### Record excerpts
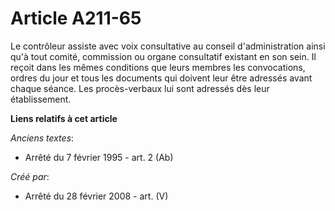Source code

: # Article A211-65

Le contrôleur assiste avec voix consultative au conseil d'administration ainsi qu'à tout comité, commission ou organe
consultatif existant en son sein. Il reçoit dans les mêmes conditions que leurs membres les convocations, ordres du jour et
tous les documents qui doivent leur être adressés avant chaque séance. Les procès-verbaux lui sont adressés dès leur
établissement.

**Liens relatifs à cet article**

_Anciens textes_:

  - Arrêté du 7 février 1995 - art. 2 (Ab)

_Créé par_:

  - Arrêté du 28 février 2008 - art. (V)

### Goal of the exercise
Reproduce the lines above, substituting "commissaire" for "contrôleur" and leaving everything else unchanged. Omit the pictures from the reproduction.

### Result for this task
Source code

: # Article A211-65

Le commissaire assiste avec voix consultative au conseil d'administration ainsi qu'à tout comité, commission ou organe
consultatif existant en son sein. Il reçoit dans les mêmes conditions que leurs membres les convocations, ordres du jour et
tous les documents qui doivent leur être adressés avant chaque séance. Les procès-verbaux lui sont adressés dès leur
établissement.

**Liens relatifs à cet article**

_Anciens textes_:

  - Arrêté du 7 février 1995 - art. 2 (Ab)

_Créé par_:

  - Arrêté du 28 février 2008 - art. (V)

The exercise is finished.